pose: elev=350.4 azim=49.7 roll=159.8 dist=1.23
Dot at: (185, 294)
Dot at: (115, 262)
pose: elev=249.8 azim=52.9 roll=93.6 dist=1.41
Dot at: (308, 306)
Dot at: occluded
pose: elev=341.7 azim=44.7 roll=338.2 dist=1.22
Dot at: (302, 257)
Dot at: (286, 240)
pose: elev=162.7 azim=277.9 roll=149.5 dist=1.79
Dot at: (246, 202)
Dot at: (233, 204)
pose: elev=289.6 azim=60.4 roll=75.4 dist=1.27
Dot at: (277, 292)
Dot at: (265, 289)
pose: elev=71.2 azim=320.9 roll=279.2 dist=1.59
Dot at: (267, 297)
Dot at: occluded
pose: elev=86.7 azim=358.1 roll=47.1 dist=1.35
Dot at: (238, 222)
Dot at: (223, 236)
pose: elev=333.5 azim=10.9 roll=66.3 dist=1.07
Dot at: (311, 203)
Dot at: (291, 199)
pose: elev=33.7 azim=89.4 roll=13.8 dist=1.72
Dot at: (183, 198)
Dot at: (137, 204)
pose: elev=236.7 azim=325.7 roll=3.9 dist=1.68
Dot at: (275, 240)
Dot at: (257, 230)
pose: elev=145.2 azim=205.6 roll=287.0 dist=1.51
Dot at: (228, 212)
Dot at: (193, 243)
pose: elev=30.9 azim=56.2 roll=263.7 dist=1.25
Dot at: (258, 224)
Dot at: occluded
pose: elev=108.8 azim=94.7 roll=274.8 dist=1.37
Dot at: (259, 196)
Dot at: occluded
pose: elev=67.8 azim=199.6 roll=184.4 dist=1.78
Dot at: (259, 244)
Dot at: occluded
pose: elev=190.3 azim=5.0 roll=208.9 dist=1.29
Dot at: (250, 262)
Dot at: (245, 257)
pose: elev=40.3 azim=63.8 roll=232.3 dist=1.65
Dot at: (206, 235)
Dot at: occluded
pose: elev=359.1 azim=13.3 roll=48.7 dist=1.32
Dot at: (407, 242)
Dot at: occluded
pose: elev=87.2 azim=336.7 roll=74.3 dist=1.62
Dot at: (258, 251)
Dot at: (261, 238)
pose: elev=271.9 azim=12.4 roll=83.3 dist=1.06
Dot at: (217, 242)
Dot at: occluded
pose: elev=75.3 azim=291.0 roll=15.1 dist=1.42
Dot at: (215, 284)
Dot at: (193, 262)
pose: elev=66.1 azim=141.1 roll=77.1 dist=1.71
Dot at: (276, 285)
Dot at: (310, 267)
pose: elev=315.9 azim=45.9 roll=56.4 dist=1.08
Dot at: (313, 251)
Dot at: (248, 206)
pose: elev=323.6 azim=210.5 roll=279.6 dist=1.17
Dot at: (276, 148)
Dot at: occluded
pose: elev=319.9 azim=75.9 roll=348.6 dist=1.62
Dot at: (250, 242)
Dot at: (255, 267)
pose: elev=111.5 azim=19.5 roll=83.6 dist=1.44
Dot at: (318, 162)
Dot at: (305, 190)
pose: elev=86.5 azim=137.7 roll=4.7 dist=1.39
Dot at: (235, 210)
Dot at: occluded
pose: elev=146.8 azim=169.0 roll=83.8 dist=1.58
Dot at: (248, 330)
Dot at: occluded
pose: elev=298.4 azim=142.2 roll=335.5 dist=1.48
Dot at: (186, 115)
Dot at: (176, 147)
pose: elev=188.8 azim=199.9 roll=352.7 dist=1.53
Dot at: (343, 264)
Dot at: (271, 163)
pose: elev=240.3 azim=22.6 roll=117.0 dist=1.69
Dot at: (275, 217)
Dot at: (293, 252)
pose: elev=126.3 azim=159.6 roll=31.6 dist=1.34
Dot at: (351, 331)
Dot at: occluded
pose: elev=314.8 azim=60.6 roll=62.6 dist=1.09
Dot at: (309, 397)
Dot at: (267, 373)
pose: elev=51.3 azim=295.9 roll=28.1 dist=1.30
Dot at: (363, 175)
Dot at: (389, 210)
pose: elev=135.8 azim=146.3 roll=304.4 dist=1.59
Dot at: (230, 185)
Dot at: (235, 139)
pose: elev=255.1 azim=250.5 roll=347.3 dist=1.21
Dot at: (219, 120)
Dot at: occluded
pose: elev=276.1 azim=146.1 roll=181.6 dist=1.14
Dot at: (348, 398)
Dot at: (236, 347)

The request:
Can you retype the lines of the records above, from the line containing "pose: elev=289.6 azim=60.4" through the line containing "Dot at: (291, 199)", both included, with nothing changed?

Full response:
pose: elev=289.6 azim=60.4 roll=75.4 dist=1.27
Dot at: (277, 292)
Dot at: (265, 289)
pose: elev=71.2 azim=320.9 roll=279.2 dist=1.59
Dot at: (267, 297)
Dot at: occluded
pose: elev=86.7 azim=358.1 roll=47.1 dist=1.35
Dot at: (238, 222)
Dot at: (223, 236)
pose: elev=333.5 azim=10.9 roll=66.3 dist=1.07
Dot at: (311, 203)
Dot at: (291, 199)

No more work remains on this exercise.